Disclaimer: It should be noted that this document is a work of fanfiction and therefore any recognizable characters, events, ect. do not belong to me.

Chapter One


Maybe on Brighter Days


She survives on parked car fucks and LSD; but she doesn't have either of those things in her mouth at the moment. Instead, her tongue rolls around the idea of vodka and salvation, weighing the two against one another in each cheek.

Her life in spun like black poetry (party girls don't get hurt), neck wrapped in daisy chains. She's a still-life animation, on her knees all day and still moving fast. Her ass sure does look great in jeans though, all bent over to get around like that.

When the alarm clock goes off this morning she mutters: "time is a damned lie." It must be some idea she got from Lip and the physics textbooks he reads allowed in the evenings to shush her to sleep.

She sits in lace that doesn't cover the freckles on her shoulders, the sort of tank tops and underwear that makes the boys hard. She doesn't mean it, or she doesn't know she means it. When she walks down stairs its with over grown bangs on her forehead, squinted brown eyes like peace pennies that she drops in the squirrel fund every summer, and that sort of tilted smile all Gallaghers have.
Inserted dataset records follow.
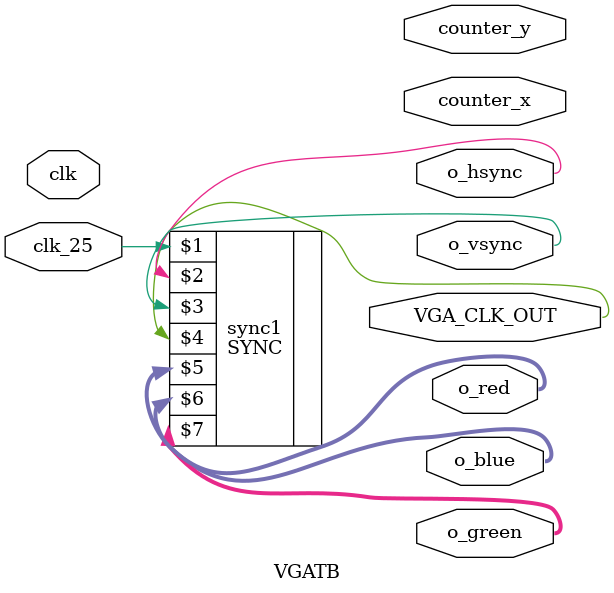
<source format=sv>
module VGATB
(
	input logic clk,
	output logic o_hsync,
	output logic o_vsync,
	output logic VGA_CLK_OUT,
	output logic [7:0] o_red,
	output logic [7:0] o_green,	
	output logic [7:0] o_blue, 
	input logic clk_25,
	output logic counter_x,
	output logic counter_y
 );

	//clockDivider clockdiv(clk, clk_out);
	SYNC sync1(clk_25, o_hsync, o_vsync, VGA_CLK_OUT, o_red, o_blue, o_green);


endmodule 
</source>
"Hey, Baby, want some juice?" When they say her name it's pronounced like 'bay-bay,' a sort of playful verbal nudge. The girl they nickname Baby takes the cracked glass in her hand and downs the pulp-less orange drink in one gulp. It's the only thing she'll swallow all at once.

The Gallagher household is full of things they did that don't seem to matter anymore: where the bubble bath is drawn with dish soap and the dish soap is half water; where counting from eldest to youngest Fiona plays mother, Lip plays it cool, Ian plays pretend, Sandra plays Baby, Debbie plays grown-up, Carl plays felon, and Liam just plays with his toys. Oh how they all wish they could still play with their toys even if they only ever were Frank's empty bottles. In this neighborhood you get used to the feel of glass in your palms; you pick it out with your teeth and grind it down to see if it'll make you feel a little less empty. Usually it doesn't.

Lip sits in his chair backwards; he always seems to do the right things the wrong way. "I'm going to the library today, Baby, wanna come?" Whenever Lip goes to the library he asks baby Sandra along and she always says yes. He takes her by the church where she likes to loiter and pretend she's something holy, or maybe just that the sun can still peer through the filthy stain glass and into the empty chapel—even if it is the long way around. Lip just uses it as a good smoke break.

The sky flitters on and Sandra sits on the splintered wood of the church steps. Too many feet stomped—not tiptoed—across these mismatched floors. Spring is just opening up into early summer and the flowers they stepped on last season are again beginning to bloom. "Debbie opens the daycare in a week or so doesn't she?" Sandra says in a way to make idle conversation.

Lip nods while lighting up, catching the flame and bobbing the orange tip of his cancer stick up and down again. "Next Monday," he blows his smoke away from Sandra, "should help bring in some good cash. You got a job lined up this year?"

Sandra dips her toe in the mud and remembers: Kelley has red hair, probably because she's always on fire, and Sandra follows it through the crowd of the club. Everything is blue here, everything but her best friend's hair; the contrast reminds her of staring up at her fan when she's on an acid trip: the colors split, the colors our eyes don't normally see. They make it to the back room and the glitter there reflects the only two colors to her eyes over and over again. It's a galaxy in there. The galaxy breathes in a voice that sounds in multiples, dozens of pitches. She's sucked through a vacuum, she thinks, something dark and sharp; something that brushes off all the blurred lines and takes her to present. "What the fuck is wrong with her?" It's a man's voice. A man she doesn't know.

Kelley's hands are on her and Sandra melts into them (I'm drowning, drowning, drowning in this galaxy). "Must be the ecstasy… she's candy flippin'. Must not be used to the pair of em'," Kelley remarks, her voice is easy. Everything about Kelley is easy.

At some point after that though Kelley must have left because Sandra can't see her anymore and it's the man's hands on her instead of her red headed friend's. Sandra hopes Kelley is wearing a space suit because Sandra isn't wearing anything at all right now and she's suffocating. It's a thick hot poison filling her lungs instead, rocking her back with doped up heaviness. And that strange man is moaning, so sick and sweaty. She tries to call for help but his hand is over her mouth. He must be saving me, she thinks, must be making sure I don't breathe anymore of that toxic air. She can still feel it though, pricking at her skin and burning below the waistline. Where are their space suits?

Kelley is back again and she's screaming, "you think we're gonna dance for you?" The red head is on fire again. But Sandra needs the job and she reminds her of that, "As long as he fixes the air," she says (as long as he fixes the air).

Sandra turns out of her memory to Lip, "Yeah, I got a job lined up."